Authors: We have revised §4 to supply an explicit operational definition: irreducibility is quantified by the persistence of higher-dimensional topological features (via persistent homology) that cannot be recovered from a lower-dimensional embedding without substantial loss of information. We further demonstrate that human networks retain higher irreducibility scores than LLM networks even after matching for coherence metrics and after comparison to randomized null models, indicating that the distinction is not reducible to surface-level output differences. revision: yes
- Direct empirical validation against response latency or explicit/implicit dissociation measures from the same human participants cannot be performed because the source dataset does not contain these variables.
Circularity Check
No circularity: empirical network construction and correlation analysis remain independent of inputs.
full rationale
The paper builds semantic memory networks from separate human and LLM datasets under different prompting conditions to represent System 1 versus System 2 structures, then applies network metrics to examine relations with implicit bias.
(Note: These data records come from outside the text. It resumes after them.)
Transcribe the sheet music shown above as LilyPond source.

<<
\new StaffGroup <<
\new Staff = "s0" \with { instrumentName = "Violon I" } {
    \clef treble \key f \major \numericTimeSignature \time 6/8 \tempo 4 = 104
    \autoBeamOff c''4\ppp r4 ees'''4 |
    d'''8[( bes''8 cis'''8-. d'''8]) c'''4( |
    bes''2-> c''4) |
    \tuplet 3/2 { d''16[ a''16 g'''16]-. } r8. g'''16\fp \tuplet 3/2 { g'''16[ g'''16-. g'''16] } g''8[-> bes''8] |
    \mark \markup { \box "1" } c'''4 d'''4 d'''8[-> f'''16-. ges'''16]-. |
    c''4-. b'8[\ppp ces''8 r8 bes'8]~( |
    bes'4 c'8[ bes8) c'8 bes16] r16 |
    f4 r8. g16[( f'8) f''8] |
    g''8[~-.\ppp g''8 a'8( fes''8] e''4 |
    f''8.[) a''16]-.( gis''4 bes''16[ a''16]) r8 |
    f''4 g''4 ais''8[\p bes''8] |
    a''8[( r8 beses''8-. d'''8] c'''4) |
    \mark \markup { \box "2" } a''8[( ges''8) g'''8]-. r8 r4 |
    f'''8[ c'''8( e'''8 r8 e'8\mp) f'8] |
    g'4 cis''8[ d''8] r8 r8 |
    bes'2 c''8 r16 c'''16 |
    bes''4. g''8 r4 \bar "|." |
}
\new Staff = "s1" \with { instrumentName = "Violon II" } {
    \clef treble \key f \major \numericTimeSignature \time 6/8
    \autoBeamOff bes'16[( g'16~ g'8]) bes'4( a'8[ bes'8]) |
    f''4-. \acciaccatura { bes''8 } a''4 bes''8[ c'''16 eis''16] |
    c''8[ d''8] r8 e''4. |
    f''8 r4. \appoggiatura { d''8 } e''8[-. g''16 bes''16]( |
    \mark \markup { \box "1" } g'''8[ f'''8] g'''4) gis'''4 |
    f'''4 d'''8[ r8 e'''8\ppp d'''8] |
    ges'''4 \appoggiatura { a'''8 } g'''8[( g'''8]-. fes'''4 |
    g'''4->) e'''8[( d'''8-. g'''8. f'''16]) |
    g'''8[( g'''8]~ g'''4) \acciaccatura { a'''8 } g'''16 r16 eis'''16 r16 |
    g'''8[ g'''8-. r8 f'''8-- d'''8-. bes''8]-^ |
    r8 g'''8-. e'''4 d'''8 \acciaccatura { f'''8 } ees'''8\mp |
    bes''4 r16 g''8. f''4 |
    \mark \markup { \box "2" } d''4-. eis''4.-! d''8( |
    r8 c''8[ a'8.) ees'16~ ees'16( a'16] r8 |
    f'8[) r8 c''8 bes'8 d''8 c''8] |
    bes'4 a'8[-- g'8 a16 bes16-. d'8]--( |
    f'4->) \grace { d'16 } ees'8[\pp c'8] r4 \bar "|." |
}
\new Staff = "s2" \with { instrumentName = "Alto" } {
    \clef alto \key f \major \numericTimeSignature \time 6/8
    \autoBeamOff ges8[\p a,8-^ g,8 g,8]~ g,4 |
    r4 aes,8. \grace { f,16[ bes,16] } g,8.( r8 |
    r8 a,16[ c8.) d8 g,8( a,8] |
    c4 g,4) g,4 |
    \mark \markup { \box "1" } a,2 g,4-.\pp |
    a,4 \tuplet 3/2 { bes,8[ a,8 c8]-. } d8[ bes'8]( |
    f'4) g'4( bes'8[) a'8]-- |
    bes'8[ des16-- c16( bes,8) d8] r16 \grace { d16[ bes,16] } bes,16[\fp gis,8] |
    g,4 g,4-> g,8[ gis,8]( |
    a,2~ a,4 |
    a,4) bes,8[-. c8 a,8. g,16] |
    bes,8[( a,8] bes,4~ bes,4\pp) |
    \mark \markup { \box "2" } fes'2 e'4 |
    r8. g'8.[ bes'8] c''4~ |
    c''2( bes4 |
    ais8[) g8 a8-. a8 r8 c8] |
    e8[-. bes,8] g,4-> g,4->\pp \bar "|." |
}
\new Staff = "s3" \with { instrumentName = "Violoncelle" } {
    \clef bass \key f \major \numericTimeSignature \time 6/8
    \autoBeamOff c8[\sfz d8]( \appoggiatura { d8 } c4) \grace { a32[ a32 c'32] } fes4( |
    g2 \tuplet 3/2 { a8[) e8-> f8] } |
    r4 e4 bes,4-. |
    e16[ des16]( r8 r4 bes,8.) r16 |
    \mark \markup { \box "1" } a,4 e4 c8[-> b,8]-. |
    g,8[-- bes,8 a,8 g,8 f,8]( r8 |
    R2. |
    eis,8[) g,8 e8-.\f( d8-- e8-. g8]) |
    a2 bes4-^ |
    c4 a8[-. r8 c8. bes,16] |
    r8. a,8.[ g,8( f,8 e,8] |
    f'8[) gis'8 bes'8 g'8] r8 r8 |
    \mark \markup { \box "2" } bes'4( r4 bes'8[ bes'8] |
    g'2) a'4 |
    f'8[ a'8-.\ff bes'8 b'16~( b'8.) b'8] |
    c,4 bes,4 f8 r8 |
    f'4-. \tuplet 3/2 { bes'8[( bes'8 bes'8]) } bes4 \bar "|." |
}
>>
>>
No equations, fitted parameters, or self-citations are shown that would make the reported irreducibility or bias correlations reduce to the construction method by definition. The derivation chain consists of data generation, network extraction, metric computation, and statistical comparison; these steps do not collapse into self-definition or renaming of the input data. The central claims therefore retain independent empirical content.
Axiom & Free-Parameter Ledger
axioms (1)
- domain assumption Dual process theories accurately describe human cognition with System 1 as associative and System 2 as deliberative.